- Buenos Aires sediará a primeira reunião internacional de ex-membros do Opus Dei que relatam servidão doméstica e tráfico de menores.
- O evento é promovido pela Ending Clergy Abuse e pode gerar declarações formais do Vaticano após a conferência.
- 43 mulheres na Argentina afirmam ter sido atraídas para escolas do Opus Dei quando eram crianças ou adolescentes, com promessas de educação.
- Elas relatam jornadas de até 12 horas de trabalho, sem remuneração, controle rígido, cartas censuradas e visitas familiares desencorajadas.
- O caso é alvo de investigação de procuradores argentinos, que apontam a exploração e o tráfico de meninas, adolescentes e mulheres entre 1972 e 2015; o Vaticano analisa novos estatutos para o Opus Dei.
A cidade de Buenos Aires receberá, nesta terça-feira, a primeira reunião internacional de ex-membros que afirmam ter sido enganados e submetidos a servidão doméstica durante a infância e adolescência.

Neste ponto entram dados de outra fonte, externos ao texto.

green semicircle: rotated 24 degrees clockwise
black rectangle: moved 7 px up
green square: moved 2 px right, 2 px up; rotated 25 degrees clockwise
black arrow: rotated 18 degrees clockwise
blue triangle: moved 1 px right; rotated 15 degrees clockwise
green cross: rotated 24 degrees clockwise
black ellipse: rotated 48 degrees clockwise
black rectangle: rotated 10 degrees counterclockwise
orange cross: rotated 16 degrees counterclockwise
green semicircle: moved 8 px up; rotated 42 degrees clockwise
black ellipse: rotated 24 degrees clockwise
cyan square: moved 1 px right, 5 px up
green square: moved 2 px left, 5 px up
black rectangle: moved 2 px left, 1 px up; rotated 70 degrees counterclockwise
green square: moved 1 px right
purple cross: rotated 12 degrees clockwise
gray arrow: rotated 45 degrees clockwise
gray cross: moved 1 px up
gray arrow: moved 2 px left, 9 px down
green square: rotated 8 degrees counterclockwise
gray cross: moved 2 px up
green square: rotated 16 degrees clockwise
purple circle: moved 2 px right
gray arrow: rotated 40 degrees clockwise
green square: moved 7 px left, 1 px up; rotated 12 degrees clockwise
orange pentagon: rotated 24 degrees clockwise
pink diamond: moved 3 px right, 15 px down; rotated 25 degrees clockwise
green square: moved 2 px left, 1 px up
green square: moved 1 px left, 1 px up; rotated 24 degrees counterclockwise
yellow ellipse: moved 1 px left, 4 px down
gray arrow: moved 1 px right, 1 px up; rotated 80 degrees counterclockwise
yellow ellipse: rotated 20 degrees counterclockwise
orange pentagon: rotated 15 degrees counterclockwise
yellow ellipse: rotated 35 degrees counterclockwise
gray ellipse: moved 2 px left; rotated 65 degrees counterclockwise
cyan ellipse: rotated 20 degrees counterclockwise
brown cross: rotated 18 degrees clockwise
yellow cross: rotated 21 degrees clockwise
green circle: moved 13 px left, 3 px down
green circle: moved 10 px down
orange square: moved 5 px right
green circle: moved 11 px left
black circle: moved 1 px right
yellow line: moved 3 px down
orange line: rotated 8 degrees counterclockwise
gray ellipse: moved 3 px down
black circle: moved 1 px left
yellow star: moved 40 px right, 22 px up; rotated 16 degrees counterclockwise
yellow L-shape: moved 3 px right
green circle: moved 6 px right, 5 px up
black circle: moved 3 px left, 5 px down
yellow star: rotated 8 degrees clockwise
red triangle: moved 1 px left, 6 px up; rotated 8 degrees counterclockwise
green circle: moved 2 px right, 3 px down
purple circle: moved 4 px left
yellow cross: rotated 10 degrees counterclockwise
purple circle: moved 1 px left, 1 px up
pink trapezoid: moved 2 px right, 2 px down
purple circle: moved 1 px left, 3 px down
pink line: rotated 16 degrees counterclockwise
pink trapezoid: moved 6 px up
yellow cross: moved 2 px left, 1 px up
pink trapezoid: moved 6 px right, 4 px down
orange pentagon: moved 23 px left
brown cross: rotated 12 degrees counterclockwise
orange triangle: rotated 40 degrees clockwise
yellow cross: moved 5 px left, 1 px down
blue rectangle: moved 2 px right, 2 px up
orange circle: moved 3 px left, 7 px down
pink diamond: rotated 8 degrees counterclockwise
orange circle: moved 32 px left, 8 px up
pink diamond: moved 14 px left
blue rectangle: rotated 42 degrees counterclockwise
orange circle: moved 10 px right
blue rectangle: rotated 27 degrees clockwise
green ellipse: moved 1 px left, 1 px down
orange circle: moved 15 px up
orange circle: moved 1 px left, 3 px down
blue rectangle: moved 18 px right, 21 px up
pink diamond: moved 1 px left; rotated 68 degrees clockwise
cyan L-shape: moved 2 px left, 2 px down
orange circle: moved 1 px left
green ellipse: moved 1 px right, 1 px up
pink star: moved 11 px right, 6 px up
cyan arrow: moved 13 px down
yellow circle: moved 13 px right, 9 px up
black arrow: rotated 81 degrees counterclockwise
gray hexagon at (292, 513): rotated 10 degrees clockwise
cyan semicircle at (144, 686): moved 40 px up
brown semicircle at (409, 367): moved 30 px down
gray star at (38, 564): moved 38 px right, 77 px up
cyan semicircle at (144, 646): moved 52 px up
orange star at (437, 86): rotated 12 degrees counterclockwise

O encontro é promovido pela organização Ending Clergy Abuse e reunirá relatos de vítimas de Opus Dei.
Segundo relatos, 43 mulheres na Argentina alegam ter sido atraídas a escolas vinculadas ao grupo católico quando eram crianças ou adolescentes, sob promessas de educação. Em vez disso, afirmam ter trabalhado até 12 horas diárias, em funções como cozinhar e limpar para membros do sexo masculino da elite, sem remuneração.
As vítimas relatam controle rigoroso, censura de cartas, visitas familiares limitadas e restrições de leitura a materiais infantis ou religiosos. Ao fugirem, dizem ter saído sem dinheiro, roupas ou qualificação profissional.
A investigação federal argentina mira líderes seniores do Opus Dei na América do Sul por suposta exploração e tráfico de meninas, adolescentes e mulheres entre 1972 e 2015. O advogado das 43 mulheres, Sebastián Sal, aponta atrasos em depoimentos de dois testemunhas ligados ao grupo.
O Vaticano ainda não confirmou formalmente as informações, mas apura o estatuto e eventuais privilégios do Opus Dei. A revisão estatutária interfere em prerrogativas de longa data do grupo. Fontes próximas ao caso dizem que o Papa incentivou a realização da conferência.
Uma fonte que não quis se identificar afirma que o Papa Leo XIV tem promovido mudanças na atuação do Opus Dei e pode emitir declaração pública após o evento. O encontro é organizado pela Ending Clergy Abuse, rede global de defensores dos direitos humanos e sobreviventes.
A imprensa argentina destaca a participação de Paula Bistagnino, jornalista investigativa cujas apurações contribuíram para trazer à tona as denúncias. Ela ressalta a importância de ouvir as vítimas enquanto o Vaticano avalia novos estatutos para o Opus Dei.
- Nota: o Vaticano não confirmou nem negou as informações sobre a conferência. As autoridades argentinas não comentaram o andamento da investigação em curso até o momento. A cobertura permanece baseada em documentos e depoimentos públicos.